TEXTE SOURCE:
Outre-mer, la Polynésie, comme la métropole, connaît une montée des eaux moins rapide que la moyenne. Ce n'est pas vrai en Nouvelle-Calédonie ou à La Réunion, où le niveau monte un peu plus vite que la moyenne. Aux Antilles, la hausse est conforme à la moyenne.

Mais il est important de mentionner que ces observations ne valent que pour les vingt-cinq années passées ; elles ne permettent pas d'extrapoler pour le futur.

À quelle élévation devons-nous nous attendre pour le futur ? Le dernier rapport du GIEC donnait une fourchette comprise entre 40 et 75 centimètres pour les deux scénarios extrêmes. Le scénario de la COP21, qui prévoit une élévation de la température limitée à deux degrés, entraînerait une hausse de 40 centimètres du niveau moyen des mers, tandis que dans le scénario pessimiste, selon lequel nous continuerions à émettre au même rythme qu'aujourd'hui, la hausse serait de 75 centimètres.

Ces deux scénarios correspondent à la zone grisée que vous voyez sur le graphique ci-dessous.

Cette courbe représente l'évolution du niveau moyen de la mer depuis 1800. En bleu, ce sont les données du XXe siècle, en vert les données des satellites des vingt-cinq dernières années. La zone grisée, qui correspond à peu près au dernier rapport du GIEC, est aujourd'hui considérée comme une limite inférieure ; autrement dit, elle est sous-estimée. Des études très récentes suggèrent que l'Antarctique, à lui seul, pourrait contribuer à une hausse de 1 mètre du niveau des mers en 2100. Ces résultats se fondent sur des instabilités dynamiques que nous n'observons pas encore aujourd'hui, mais qui sont possibles au cours des prochaines décennies. Au final, si l'on ajoute des autres facteurs tels que la contribution de la fonte des glaciers de montagne et la dilatation thermique de l'océan, nous arrivons à une fourchette comprise entre 1,5 et 2 mètres.

La carte montre ce que seraient les conséquences d'une hausse de 1 mètre du niveau de la mer, tout à fait plausible d'ici à la fin de ce siècle, sur la Camargue ; dont les zones visibles sur la carte seraient inondées de manière permanente.

Jusqu'à présent, nous avons parlé de la moyenne globale du niveau de la mer. Une variabilité régionale vient s'y superposer. À l'horizon 2100, cette variabilité ne sera pas déterminée par les mêmes phénomènes qu'aujourd'hui. Aujourd'hui, elle est principalement liée à la variabilité naturelle interne du système climatique. Ce facteur continuera bien sûr de produire des effets dans le futur, mais s'y superposera une variabilité régionale due à d'autres phénomènes, négligeables aujourd'hui. En particulier, l'eau issue de la fonte des glaces va se répartir dans l'océan, et comme la Terre est solide, mais pas rigide, les bassins océaniques vont se déformer. Aujourd'hui, ce phénomène est minime, nous ne sommes pas capables de l'observer, nous ne pouvons que le prédire par la théorie ; mais comme davantage de glace va fondre dans le futur, nous nous attendons à ce qu'il devienne important.

DONNÉES DISPONIBLES:
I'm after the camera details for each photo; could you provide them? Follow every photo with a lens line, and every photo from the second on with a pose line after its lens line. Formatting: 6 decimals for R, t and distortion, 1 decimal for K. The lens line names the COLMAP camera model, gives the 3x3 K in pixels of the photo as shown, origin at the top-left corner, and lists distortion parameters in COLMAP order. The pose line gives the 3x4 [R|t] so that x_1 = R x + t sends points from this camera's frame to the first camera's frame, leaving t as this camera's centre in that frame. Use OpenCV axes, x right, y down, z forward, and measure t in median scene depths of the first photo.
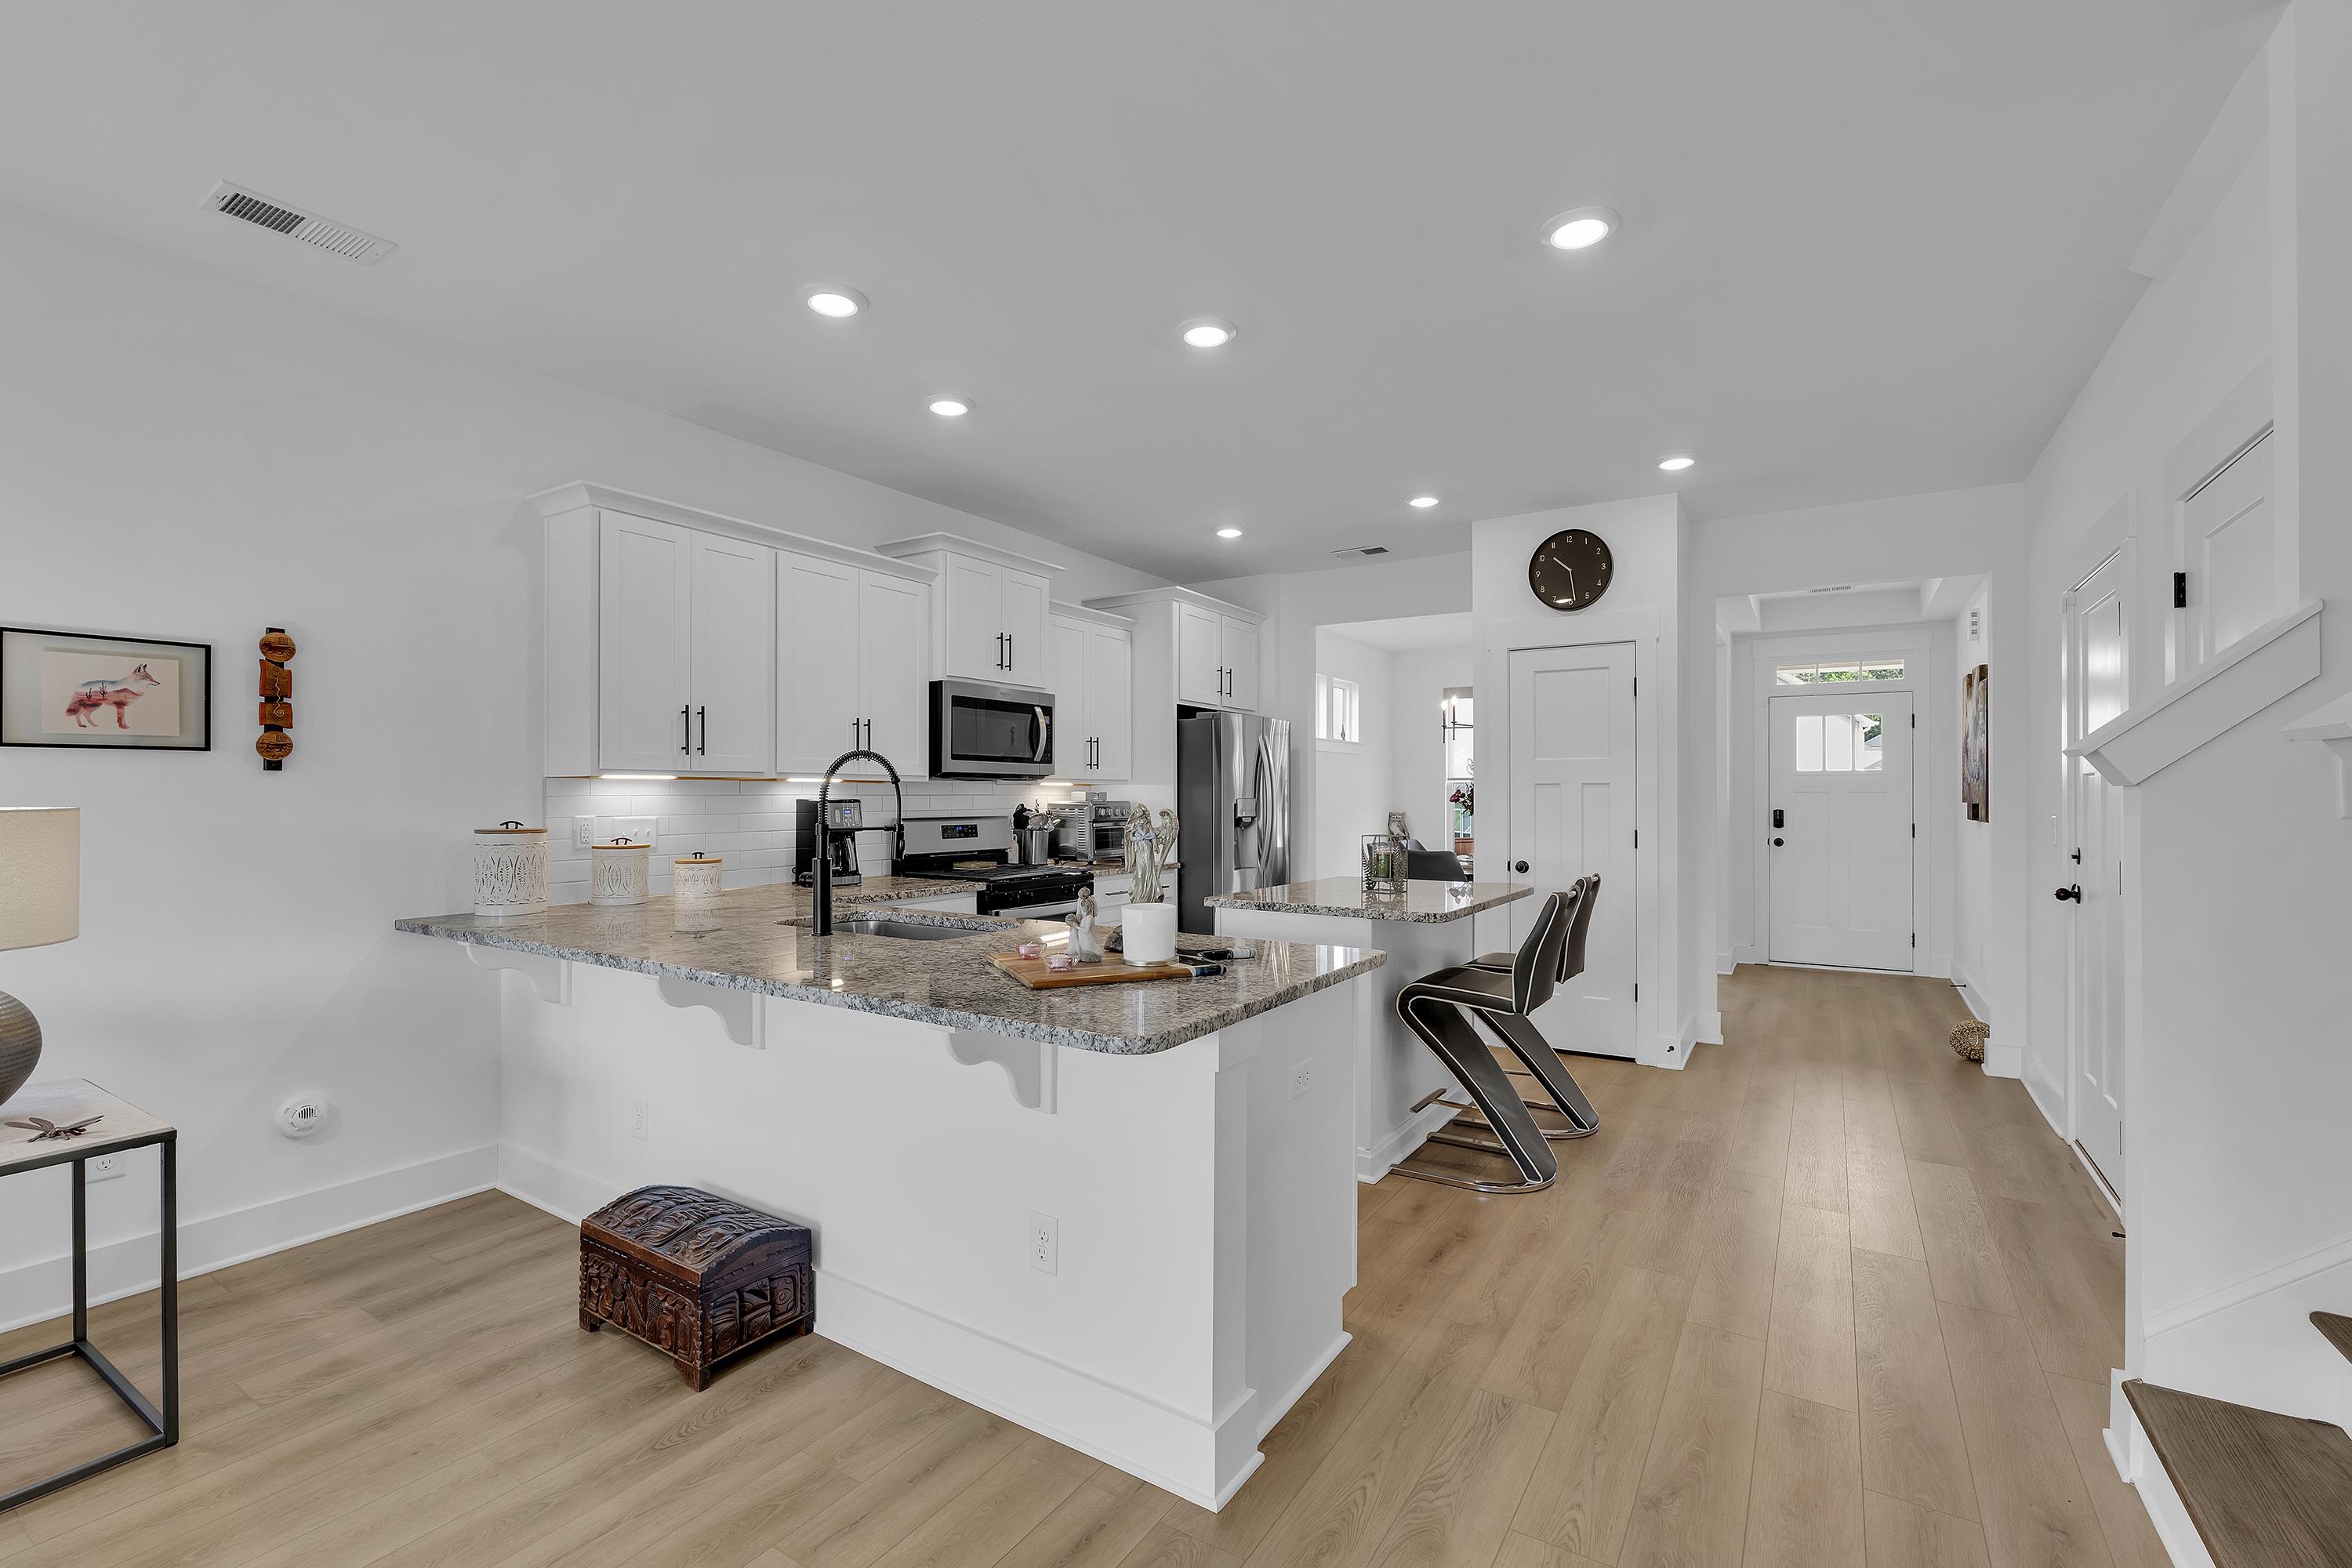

TÂCHES À RÉALISER:
A. D'après le texte sur la montée du niveau des mers, quelle hausse du niveau moyen des mers entraînerait le scénario de la COP21 ?
B. Poursuivez le texte sur la montée du niveau des mers à la suite de sa dernière phrase.

RÉPONSES ATTENDUES:
A. Une hausse de 40 centimètres.

B.
La variabilité régionale va ainsi entraîner une amplification de la hausse de la mer dans les tropiques. Si la mer monte en moyenne de 1 mètre, cette hausse atteindra à peu près 1,30 mètre dans toute la zone tropicale. D'autres régions connaîtront une amplification identique, tandis que certaines connaîtront une hausse légèrement moindre.

Ce qui importe, ce n'est pas la moyenne globale ou la variabilité régionale, mais ce qui va se passer au niveau des zones côtières. D'autres phénomènes, dont je n'ai pas encore parlé, vont devenir déterminants. À la côte, ce qui compte est la variation totale du niveau de la mer, qui résulte de la hausse moyenne globale, de la variabilité régionale, des effets océanographiques locaux – liés aux courants côtiers, à l'effet des vagues – et des mouvements verticaux de la croûte terrestre. Or, dans beaucoup de zones côtières, le sol s'enfonce à cause des activités humaines, notamment du fait de l'extraction de l'eau des nappes phréatiques ou de l'extraction d'hydrocarbures offshore. Aujourd'hui, dans de nombreuses mégalopoles, notamment en Asie du sud-est, ce phénomène est bien plus important que la hausse du niveau des mers lié au réchauffement climatique. Tokyo, Bangkok ou Djakarta se sont enfoncées de plusieurs mètres au cours des dernières décennies à cause du pompage de l'eau dans les nappes aquifères. Le sol s'enfonce aussi dans les deltas des grands fleuves.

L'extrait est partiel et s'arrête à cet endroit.